# YOUR ASSIGNMENT
Pull out every one of the lines below and reproduce each one word for word. Leave the pictures out of your answer.
:: DATASET RECORDS
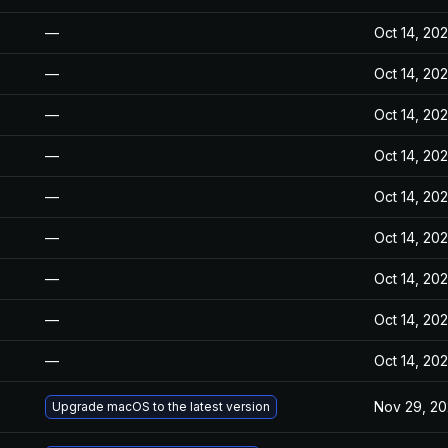
—
Oct 14, 20
—
Oct 14, 20
—
Oct 14, 20
—
Oct 14, 20
—
Oct 14, 20
—
Oct 14, 20
—
Oct 14, 20
—
Oct 14, 20
—
Oct 14, 20
Nov 29, 2
Upgrade macOS to the latest version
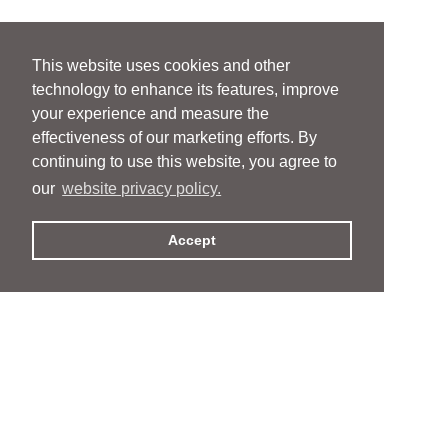
This website uses cookies and other
technology to enhance its features, improve
your experience and measure the
effectiveness of our marketing efforts. By
continuing to use this website, you agree to
our
website privacy policy.
Accept
People
People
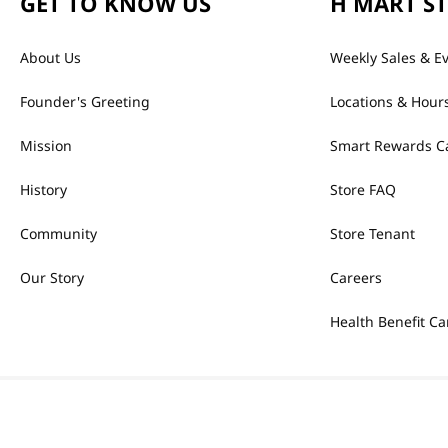
GET TO KNOW US
H MART S
About Us
Weekly Sales & E
Founder's Greeting
Locations & Hour
Mission
Smart Rewards C
History
Store FAQ
Community
Store Tenant
Our Story
Careers
Health Benefit Ca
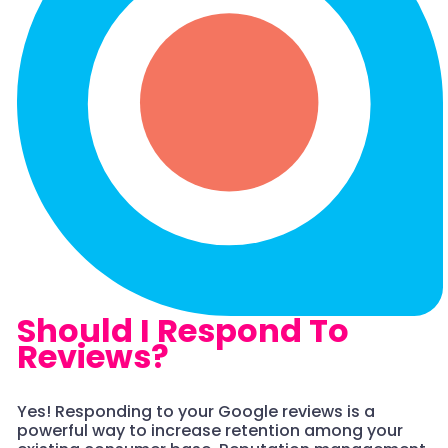
Should I Respond To
Reviews?
Yes! Responding to your Google reviews is a
powerful way to increase retention among your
::::
# OUTPUT FOR THIS EXERCISE
—
Oct 14, 20
—
Oct 14, 20
—
Oct 14, 20
—
Oct 14, 20
—
Oct 14, 20
—
Oct 14, 20
—
Oct 14, 20
—
Oct 14, 20
—
Oct 14, 20
Nov 29, 2
Upgrade macOS to the latest version
This website uses cookies and other
technology to enhance its features, improve
your experience and measure the
effectiveness of our marketing efforts. By
continuing to use this website, you agree to
our
website privacy policy.
Accept
People
People
GET TO KNOW US
H MART S
About Us
Weekly Sales & E
Founder's Greeting
Locations & Hour
Mission
Smart Rewards C
History
Store FAQ
Community
Store Tenant
Our Story
Careers
Health Benefit Ca
Should I Respond To
Reviews?
Yes! Responding to your Google reviews is a
powerful way to increase retention among your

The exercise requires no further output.